Estas elecciones fueron las décimas que se realizan en Guatemala desde que el país se “democratizó” en 1985, según la jerga oficial del establishment político nacional e internacional dominante. En 1986, según un informe de la CEPAL, el 54% de los hogares urbanos y el 75% de las zonas rurales vivían en situación de pobreza o indigencia. Un par de décadas después, el Banco Mundial indicó que el porcentaje de la población guatemalteca empobrecida en el país ascendía al 62%, según un informe publicado en 2009. Cinco años más tarde, en el 2014, otra vez la CEPAL señaló que el 59.3% de los guatemaltecos era pobre.
Una cifra más actualizada la ofreció el diario Prensa Libre, a partir de una encuesta realizada en los días previos a las elecciones. Según sus datos, el 59% de la población no puede satisfacer sus necesidades básicas para sobrevivir. En las zonas rurales, la cifra asciende al 80%. El diario, cita además a un funcionario del PNUD que ratifica esos datos, y detalla que el 46.5 % de los niños guatemaltecos menores de cinco años sufren de desnutrición crónica.
Tales datos sólo confirman el hecho de que el rito de depositar un voto cada cuatro años para elegir al gobernante no se ha traducido en un cambio significativo en las condiciones de vida de la mayoría de los guatemaltecos. Eso explica claramente la apatía frente a la campaña de los políticos y el abstencionismo en las pasadas votaciones. ¿Para qué votar si nada ha cambiado desde que el país es ‘democrático’?, parece ser la reflexión que se hacen los guatemaltecos previos a las elecciones.

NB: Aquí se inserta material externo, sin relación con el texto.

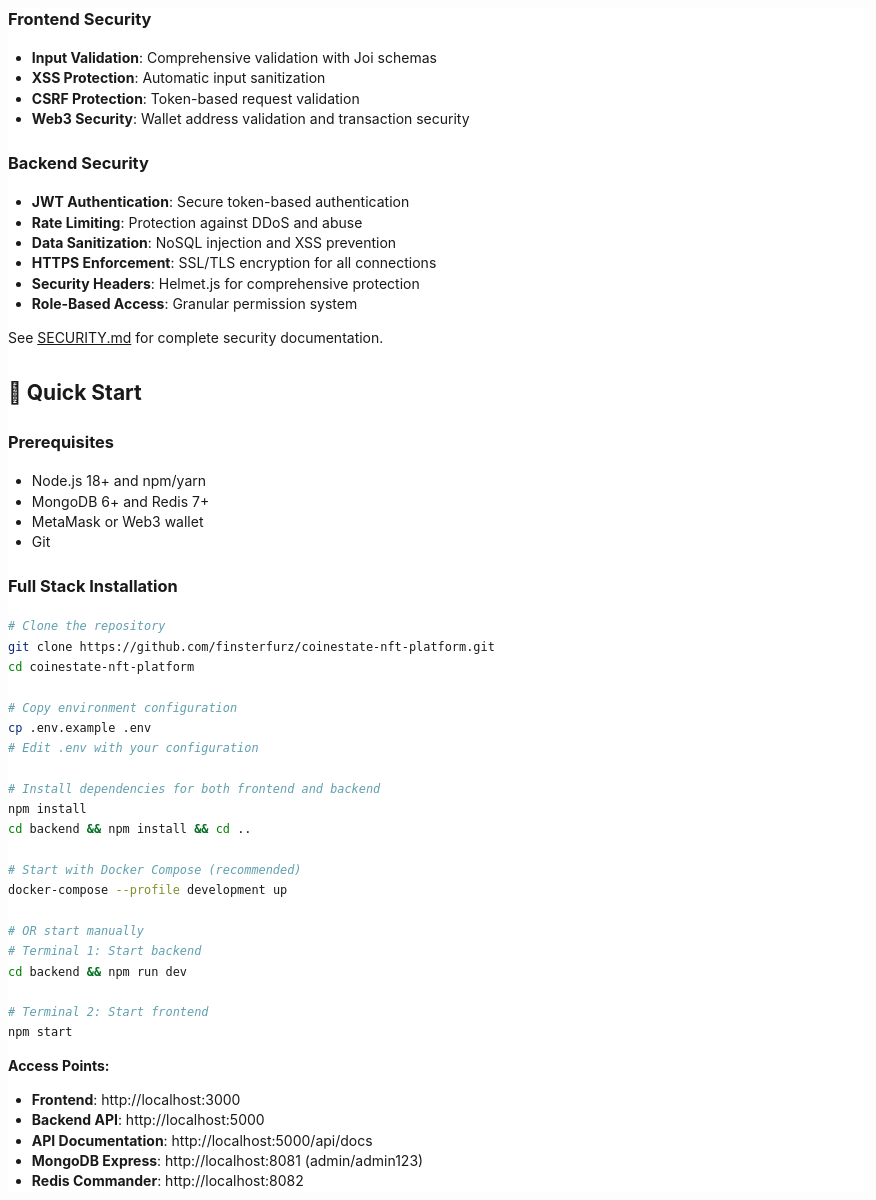### **Frontend Security**
- **Input Validation**: Comprehensive validation with Joi schemas
- **XSS Protection**: Automatic input sanitization
- **CSRF Protection**: Token-based request validation
- **Web3 Security**: Wallet address validation and transaction security

### **Backend Security**
- **JWT Authentication**: Secure token-based authentication
- **Rate Limiting**: Protection against DDoS and abuse
- **Data Sanitization**: NoSQL injection and XSS prevention
- **HTTPS Enforcement**: SSL/TLS encryption for all connections
- **Security Headers**: Helmet.js for comprehensive protection
- **Role-Based Access**: Granular permission system

See [SECURITY.md](./SECURITY.md) for complete security documentation.

## 🚀 **Quick Start**

### **Prerequisites**
- Node.js 18+ and npm/yarn
- MongoDB 6+ and Redis 7+
- MetaMask or Web3 wallet
- Git

### **Full Stack Installation**

```bash
# Clone the repository
git clone https://github.com/finsterfurz/coinestate-nft-platform.git
cd coinestate-nft-platform

# Copy environment configuration
cp .env.example .env
# Edit .env with your configuration

# Install dependencies for both frontend and backend
npm install
cd backend && npm install && cd ..

# Start with Docker Compose (recommended)
docker-compose --profile development up

# OR start manually
# Terminal 1: Start backend
cd backend && npm run dev

# Terminal 2: Start frontend
npm start
```

**Access Points:**
- **Frontend**: http://localhost:3000
- **Backend API**: http://localhost:5000
- **API Documentation**: http://localhost:5000/api/docs
- **MongoDB Express**: http://localhost:8081 (admin/admin123)
- **Redis Commander**: http://localhost:8082
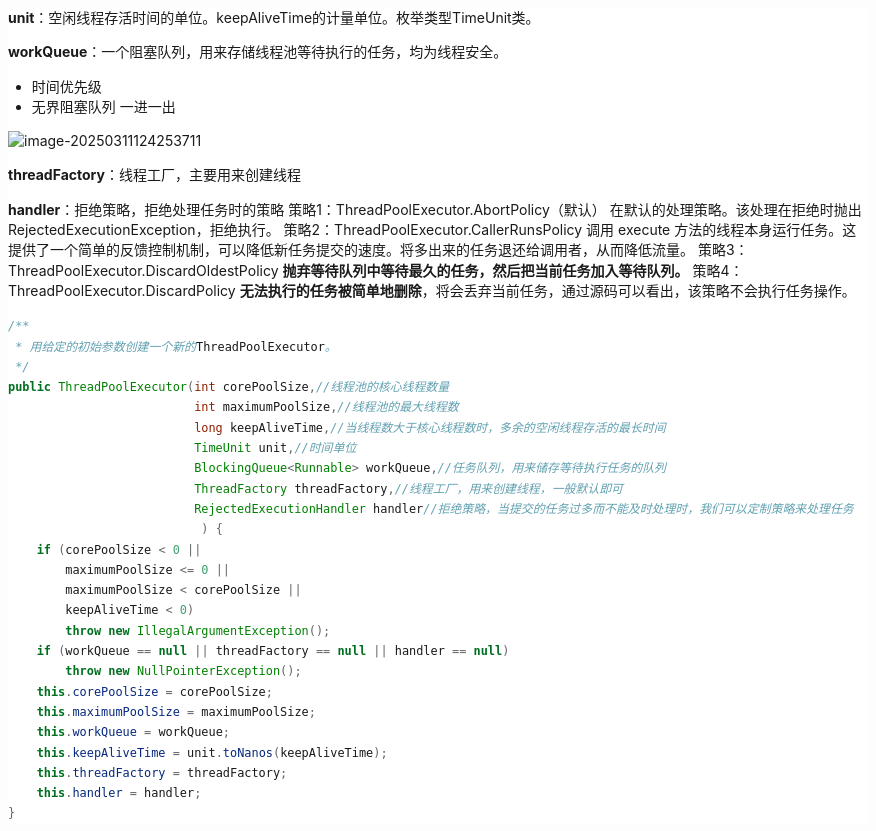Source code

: **unit**：空闲线程存活时间的单位。keepAliveTime的计量单位。枚举类型TimeUnit类。

**workQueue**：一个阻塞队列，用来存储线程池等待执行的任务，均为线程安全。



- 时间优先级
- 无界阻塞队列 一进一出

![image-20250311124253711](C:\Users\pqy\AppData\Roaming\Typora\typora-user-images\image-20250311124253711.png)



**threadFactory**：线程工厂，主要用来创建线程



**handler**：拒绝策略，拒绝处理任务时的策略
策略1：ThreadPoolExecutor.AbortPolicy（默认）
在默认的处理策略。该处理在拒绝时抛出RejectedExecutionException，拒绝执行。
策略2：ThreadPoolExecutor.CallerRunsPolicy
调用 execute 方法的线程本身运行任务。这提供了一个简单的反馈控制机制，可以降低新任务提交的速度。将多出来的任务退还给调用者，从而降低流量。
策略3：ThreadPoolExecutor.DiscardOldestPolicy
**抛弃等待队列中等待最久的任务，然后把当前任务加入等待队列。**
策略4：ThreadPoolExecutor.DiscardPolicy
**无法执行的任务被简单地删除**，将会丢弃当前任务，通过源码可以看出，该策略不会执行任务操作。

```java
/**
 * 用给定的初始参数创建一个新的ThreadPoolExecutor。
 */
public ThreadPoolExecutor(int corePoolSize,//线程池的核心线程数量
                          int maximumPoolSize,//线程池的最大线程数
                          long keepAliveTime,//当线程数大于核心线程数时，多余的空闲线程存活的最长时间
                          TimeUnit unit,//时间单位
                          BlockingQueue<Runnable> workQueue,//任务队列，用来储存等待执行任务的队列
                          ThreadFactory threadFactory,//线程工厂，用来创建线程，一般默认即可
                          RejectedExecutionHandler handler//拒绝策略，当提交的任务过多而不能及时处理时，我们可以定制策略来处理任务
                           ) {
    if (corePoolSize < 0 ||
        maximumPoolSize <= 0 ||
        maximumPoolSize < corePoolSize ||
        keepAliveTime < 0)
        throw new IllegalArgumentException();
    if (workQueue == null || threadFactory == null || handler == null)
        throw new NullPointerException();
    this.corePoolSize = corePoolSize;
    this.maximumPoolSize = maximumPoolSize;
    this.workQueue = workQueue;
    this.keepAliveTime = unit.toNanos(keepAliveTime);
    this.threadFactory = threadFactory;
    this.handler = handler;
}
```



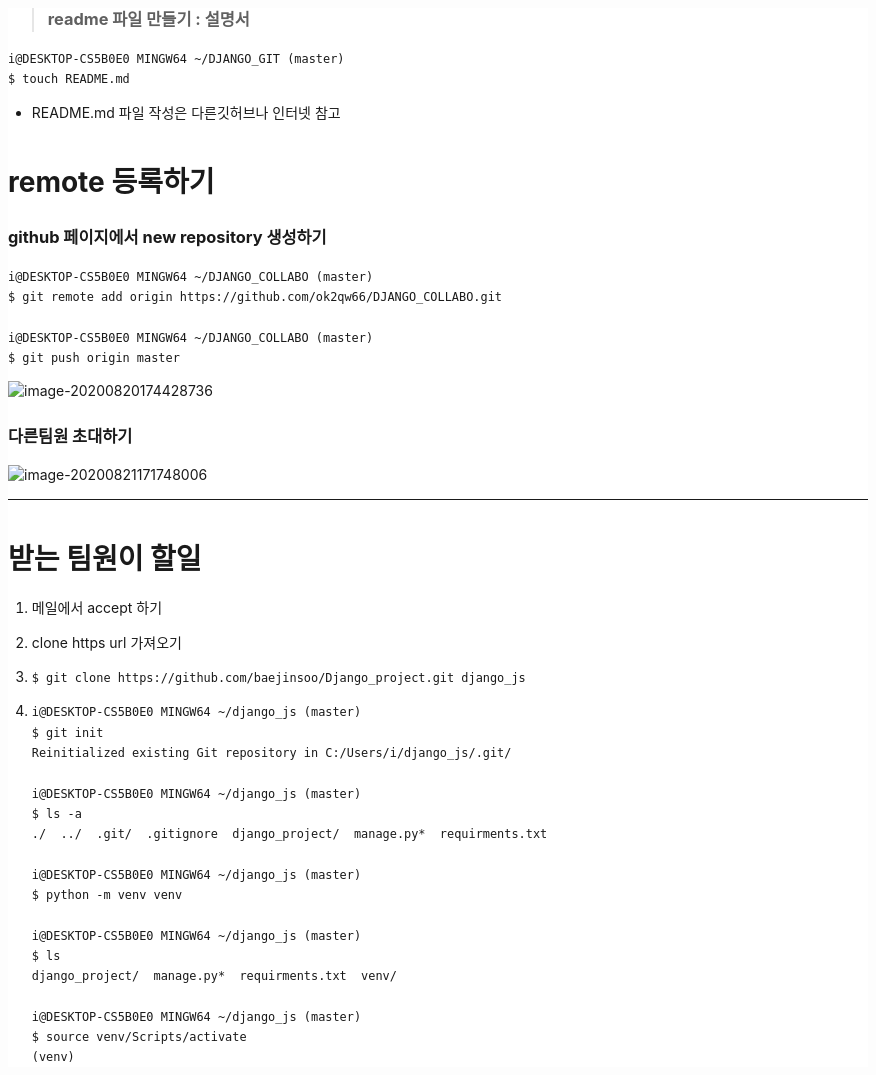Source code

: 



> ### readme 파일 만들기 : 설명서

```
i@DESKTOP-CS5B0E0 MINGW64 ~/DJANGO_GIT (master)
$ touch README.md
```

* README.md 파일 작성은 다른깃허브나 인터넷 참고



# remote 등록하기

### github 페이지에서 new repository 생성하기

```
i@DESKTOP-CS5B0E0 MINGW64 ~/DJANGO_COLLABO (master)
$ git remote add origin https://github.com/ok2qw66/DJANGO_COLLABO.git

i@DESKTOP-CS5B0E0 MINGW64 ~/DJANGO_COLLABO (master)
$ git push origin master
```

![image-20200820174428736](C:\Users\i\AppData\Roaming\Typora\typora-user-images\image-20200820174428736.png)



### 다른팀원 초대하기

![image-20200821171748006](C:\Users\i\AppData\Roaming\Typora\typora-user-images\image-20200821171748006.png)





------

# 받는 팀원이 할일

1. 메일에서 accept 하기

2. clone https url 가져오기

3. ```
   $ git clone https://github.com/baejinsoo/Django_project.git django_js
   ```

4. ```
   i@DESKTOP-CS5B0E0 MINGW64 ~/django_js (master)
   $ git init
   Reinitialized existing Git repository in C:/Users/i/django_js/.git/
   
   i@DESKTOP-CS5B0E0 MINGW64 ~/django_js (master)
   $ ls -a
   ./  ../  .git/  .gitignore  django_project/  manage.py*  requirments.txt
   
   i@DESKTOP-CS5B0E0 MINGW64 ~/django_js (master)
   $ python -m venv venv
   
   i@DESKTOP-CS5B0E0 MINGW64 ~/django_js (master)
   $ ls
   django_project/  manage.py*  requirments.txt  venv/
   
   i@DESKTOP-CS5B0E0 MINGW64 ~/django_js (master)
   $ source venv/Scripts/activate
   (venv)
   ```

Esas cifras, sumadas a la violencia y la inseguridad cotidiana, también explican el alto número de ciudadanos que deciden abandonar Guatemala. Porque, ¿quién quiere vivir en un país que pese a sus posibilidades productivas y la belleza de su geografía no ofrece oportunidades para alimentar a los hijos? ¿De qué sirve una democracia que no es capaz de generar empleos que garanticen un salario con el cual vivir dignamente, garantizar alimentos, educación, vivienda y salud para la familia?
Por eso también resulta válido preguntarse: ¿representará algún cambio positivo para los empobrecidos guatemaltecos el gobierno de Giamattei? Las cifras del abstencionismo también indicarían que no existe ninguna expectativa de que eso vaya a ocurrir.
Otros datos que se han conocido tampoco contribuyen a modificar ese augurio. Según analistas guatemaltecos, el presidente electo y el círculo que le rodea pertenecen y representan a los sectores políticos, económicos y sociales que se benefician con el hecho de que la pobreza afecte a más de la mitad de sus conciudadanos, y de lo cual también tienen gran responsabilidad. Entre ellos se cuentan inversionistas con negocios no totalmente claros, exmilitares corresponsables de la represión contra la población más pobre cuando exige que cambien las cosas; y hasta uno que otro oscuro personaje señalado de tener vínculos con grupos relacionados con el narcotráfico.
Por consiguiente, son muy pocas las probabilidades que el rostro de Giamattei, quien es médico de profesión, signifique en verdadero cambio de la dura y triste situación que viven sus conciudadanos. Por lo que ha hecho y dicho hasta ahora parece que entre sus especialidades no tiene la receta para sanar a Guatemala de la pobreza que le aqueja, ni para detener el sangrado migratorio que sufre. Y tampoco parece tenerla para eliminar la severa desnutrición que sufre el futuro del país que son sus niños.